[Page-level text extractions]

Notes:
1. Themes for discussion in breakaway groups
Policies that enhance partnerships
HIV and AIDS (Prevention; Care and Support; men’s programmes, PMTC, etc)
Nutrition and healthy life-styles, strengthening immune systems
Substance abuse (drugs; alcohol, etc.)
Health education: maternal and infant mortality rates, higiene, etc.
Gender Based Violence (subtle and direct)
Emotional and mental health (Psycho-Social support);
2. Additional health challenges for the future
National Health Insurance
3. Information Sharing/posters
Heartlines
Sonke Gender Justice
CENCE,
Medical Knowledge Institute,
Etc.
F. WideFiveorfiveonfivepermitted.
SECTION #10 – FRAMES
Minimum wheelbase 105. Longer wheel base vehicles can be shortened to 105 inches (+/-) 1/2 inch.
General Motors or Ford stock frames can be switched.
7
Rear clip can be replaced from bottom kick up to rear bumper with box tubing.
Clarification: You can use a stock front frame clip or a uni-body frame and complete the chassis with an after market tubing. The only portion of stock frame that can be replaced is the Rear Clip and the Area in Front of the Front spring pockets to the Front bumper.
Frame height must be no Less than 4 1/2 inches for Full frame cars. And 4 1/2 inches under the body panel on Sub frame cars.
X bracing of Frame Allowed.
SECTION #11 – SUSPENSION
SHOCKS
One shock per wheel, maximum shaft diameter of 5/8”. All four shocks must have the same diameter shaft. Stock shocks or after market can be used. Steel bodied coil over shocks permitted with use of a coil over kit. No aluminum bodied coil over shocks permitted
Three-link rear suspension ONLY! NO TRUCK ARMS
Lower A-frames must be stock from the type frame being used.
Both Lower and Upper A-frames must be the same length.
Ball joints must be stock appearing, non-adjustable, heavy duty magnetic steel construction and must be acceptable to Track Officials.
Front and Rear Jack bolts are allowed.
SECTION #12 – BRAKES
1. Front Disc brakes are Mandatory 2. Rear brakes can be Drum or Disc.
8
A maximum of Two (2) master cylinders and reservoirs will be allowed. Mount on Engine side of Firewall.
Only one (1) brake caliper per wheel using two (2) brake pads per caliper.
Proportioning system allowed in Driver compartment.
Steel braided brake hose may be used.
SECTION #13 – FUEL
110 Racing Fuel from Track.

## Exercise
Wherever the string "bumper" occurs in the records, copy the line it is in.

## Solution to this task
Rear clip can be replaced from bottom kick up to rear bumper with box tubing.
Clarification: You can use a stock front frame clip or a uni-body frame and complete the chassis with an after market tubing. The only portion of stock frame that can be replaced is the Rear Clip and the Area in Front of the Front spring pockets to the Front bumper.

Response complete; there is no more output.